To me, it’s one of those balance things – seek the middle ground somewhere, however you do that. ;-)
I checked the saipan sucks website and have two considerations to make. in some parts,let’s say the political part sounds exactly like Pitaly and i don’t remember your research outraged by it(or uncovering it for that matter) and second ,the quote of thomas paine ,makes me wonder ,why God why were all the fabulous ,smart guys around only at the end of the 1700s?why did men start the process of devolution to coincide with my lifetime?and why didn’t darwin catch on to the fact?
anyway Mark is right,take it with a grain of salt.I know a nitwit who wrote “don’t go to Naples!” and he didn’t have a clue on what he missed…
I was in Saipan last fall.

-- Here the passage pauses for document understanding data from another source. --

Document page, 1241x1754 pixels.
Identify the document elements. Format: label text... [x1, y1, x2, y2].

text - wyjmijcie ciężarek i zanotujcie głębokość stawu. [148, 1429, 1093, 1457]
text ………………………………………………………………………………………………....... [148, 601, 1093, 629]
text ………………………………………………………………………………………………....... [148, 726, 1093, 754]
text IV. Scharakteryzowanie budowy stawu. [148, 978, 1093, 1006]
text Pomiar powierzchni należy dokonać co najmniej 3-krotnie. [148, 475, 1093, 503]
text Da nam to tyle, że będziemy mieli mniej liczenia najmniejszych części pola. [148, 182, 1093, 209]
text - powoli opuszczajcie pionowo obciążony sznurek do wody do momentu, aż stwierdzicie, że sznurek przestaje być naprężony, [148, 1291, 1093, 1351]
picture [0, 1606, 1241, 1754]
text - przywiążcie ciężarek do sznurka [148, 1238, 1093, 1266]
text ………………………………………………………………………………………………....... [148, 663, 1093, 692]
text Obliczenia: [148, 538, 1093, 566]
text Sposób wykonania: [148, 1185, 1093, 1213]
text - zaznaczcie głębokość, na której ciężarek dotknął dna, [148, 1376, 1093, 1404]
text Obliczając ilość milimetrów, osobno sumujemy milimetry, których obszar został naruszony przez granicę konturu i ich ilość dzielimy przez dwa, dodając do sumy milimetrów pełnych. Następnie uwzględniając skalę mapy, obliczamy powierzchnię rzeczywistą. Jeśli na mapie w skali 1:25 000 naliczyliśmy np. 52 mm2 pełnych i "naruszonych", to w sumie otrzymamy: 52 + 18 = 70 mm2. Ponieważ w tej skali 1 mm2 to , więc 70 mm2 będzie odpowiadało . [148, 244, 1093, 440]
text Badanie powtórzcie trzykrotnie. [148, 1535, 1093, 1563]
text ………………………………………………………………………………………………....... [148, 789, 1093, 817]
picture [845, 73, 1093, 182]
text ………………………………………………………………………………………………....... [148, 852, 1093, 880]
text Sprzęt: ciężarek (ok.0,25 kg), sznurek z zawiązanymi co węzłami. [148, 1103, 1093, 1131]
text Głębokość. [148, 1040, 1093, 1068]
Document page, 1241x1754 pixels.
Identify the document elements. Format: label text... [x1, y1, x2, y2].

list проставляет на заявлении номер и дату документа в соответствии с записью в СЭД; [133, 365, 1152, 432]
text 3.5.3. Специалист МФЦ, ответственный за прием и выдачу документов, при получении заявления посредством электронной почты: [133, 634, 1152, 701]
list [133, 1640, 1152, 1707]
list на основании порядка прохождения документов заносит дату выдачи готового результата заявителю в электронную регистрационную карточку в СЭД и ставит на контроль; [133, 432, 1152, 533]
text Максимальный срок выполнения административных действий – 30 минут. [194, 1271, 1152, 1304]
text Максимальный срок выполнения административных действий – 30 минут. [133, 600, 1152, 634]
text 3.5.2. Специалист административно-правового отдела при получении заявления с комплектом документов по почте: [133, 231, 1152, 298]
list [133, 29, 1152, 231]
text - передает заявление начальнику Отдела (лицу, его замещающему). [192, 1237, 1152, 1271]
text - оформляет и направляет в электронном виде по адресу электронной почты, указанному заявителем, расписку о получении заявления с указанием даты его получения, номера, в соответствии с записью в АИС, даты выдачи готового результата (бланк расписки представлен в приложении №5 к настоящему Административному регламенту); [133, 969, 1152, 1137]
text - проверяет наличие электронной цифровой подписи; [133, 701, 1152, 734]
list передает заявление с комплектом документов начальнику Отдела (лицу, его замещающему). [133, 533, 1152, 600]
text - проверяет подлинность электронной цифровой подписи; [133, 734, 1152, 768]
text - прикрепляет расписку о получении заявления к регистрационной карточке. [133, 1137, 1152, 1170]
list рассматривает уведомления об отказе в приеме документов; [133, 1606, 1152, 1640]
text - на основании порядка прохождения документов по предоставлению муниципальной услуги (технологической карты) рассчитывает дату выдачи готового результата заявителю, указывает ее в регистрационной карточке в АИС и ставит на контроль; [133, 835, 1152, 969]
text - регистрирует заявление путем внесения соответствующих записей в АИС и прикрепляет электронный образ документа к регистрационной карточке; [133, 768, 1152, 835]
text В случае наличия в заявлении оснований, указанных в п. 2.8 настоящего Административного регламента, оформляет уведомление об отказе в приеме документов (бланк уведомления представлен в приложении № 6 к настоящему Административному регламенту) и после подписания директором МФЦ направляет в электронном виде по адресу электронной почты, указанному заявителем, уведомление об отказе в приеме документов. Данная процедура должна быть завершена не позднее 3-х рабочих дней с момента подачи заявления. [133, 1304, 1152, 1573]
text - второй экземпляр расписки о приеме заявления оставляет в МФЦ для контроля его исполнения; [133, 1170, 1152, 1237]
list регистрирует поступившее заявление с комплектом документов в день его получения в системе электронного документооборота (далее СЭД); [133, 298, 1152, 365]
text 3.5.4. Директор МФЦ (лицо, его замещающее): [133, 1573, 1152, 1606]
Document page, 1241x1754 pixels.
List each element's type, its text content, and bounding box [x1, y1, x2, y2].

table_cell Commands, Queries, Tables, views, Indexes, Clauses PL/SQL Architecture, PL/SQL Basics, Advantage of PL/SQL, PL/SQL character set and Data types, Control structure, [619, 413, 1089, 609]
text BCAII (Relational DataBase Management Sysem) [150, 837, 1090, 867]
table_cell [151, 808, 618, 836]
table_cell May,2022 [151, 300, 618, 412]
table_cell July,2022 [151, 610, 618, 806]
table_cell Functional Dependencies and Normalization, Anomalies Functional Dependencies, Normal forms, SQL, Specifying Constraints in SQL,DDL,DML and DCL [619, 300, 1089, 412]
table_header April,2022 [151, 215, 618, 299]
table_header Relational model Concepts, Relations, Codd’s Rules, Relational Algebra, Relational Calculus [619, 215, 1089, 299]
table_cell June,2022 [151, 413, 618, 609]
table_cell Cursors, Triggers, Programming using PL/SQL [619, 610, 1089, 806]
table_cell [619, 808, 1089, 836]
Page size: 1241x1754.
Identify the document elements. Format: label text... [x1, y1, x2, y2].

Mostly caters to Japanese tourists. A HUGE sex industry in the middle of Garapan. You wont miss it (or should I say, it wont miss you.) Saipan supposedly has the highest percentage of women to men in the world, because of all the Chinese garment workers who came over.
Research what the destination’s weather will be. You’ll satisfy editorial demands for research without compromising your journalistic integrity. Then surf for dates on Craig’s List.
Lucas – Actually Hunter was a researching maniac. That man tapped info that even the government couldn’t find. Even without the coke, you’d have thought he was living in a world with 35 hour days. I still can’t believe he lived as long as he did.
Mark – That elusive middle-ground is still eluding me. The few times that I’ve gone in cold for whatever reason, I usually get home and find a devastating hole, like the time I was in Lisbon without a guidebook and walked two blocks from the country’s national monument, never knowing it was there – despite it being on every postcard. Anyway, that day still haunts me, so I stalk books and the web like a good writer. Sobbing the entire time from the tedium, but nevertheless…
Elfin – Et tu? So I guess you’re spending a lot of time in Naples these days? Taking leisurely walks, smelling the flowers, enjoying the fresh air… And I assume you saw the post about “The Olindo and the Rosa of Alitalia and Malpensa” over on Beppe’s blog? Man, I get worked up over that stuff and I’m not even in Italy anymore, not to mention paying those taxes…
Gary – Thanks for the insight. I’m not sure whether to be excited or frightened. It’s been a while since I could say “Hi, I’m David Beckham’s brother” and have people actually believe me.
Joseph – Does Craigslist do Guam? I was kinda wondering how I was gonna do all these dinner shows and nightlife tours all by myself. It’s going to be Tuscany all over again.
I’m of an older generation where a fact was supposedly a fact, especially if it came from a government official. But in today’s world of “Truthiness” and encyclopedia “facts” in Wikipedia that are the truth, at least according to the last moke who made a modification, and made up stories pervade venerable newspapers and alleged non-fiction books make the national TV circuit, who’s to say, “That’s a fact, Jack!”?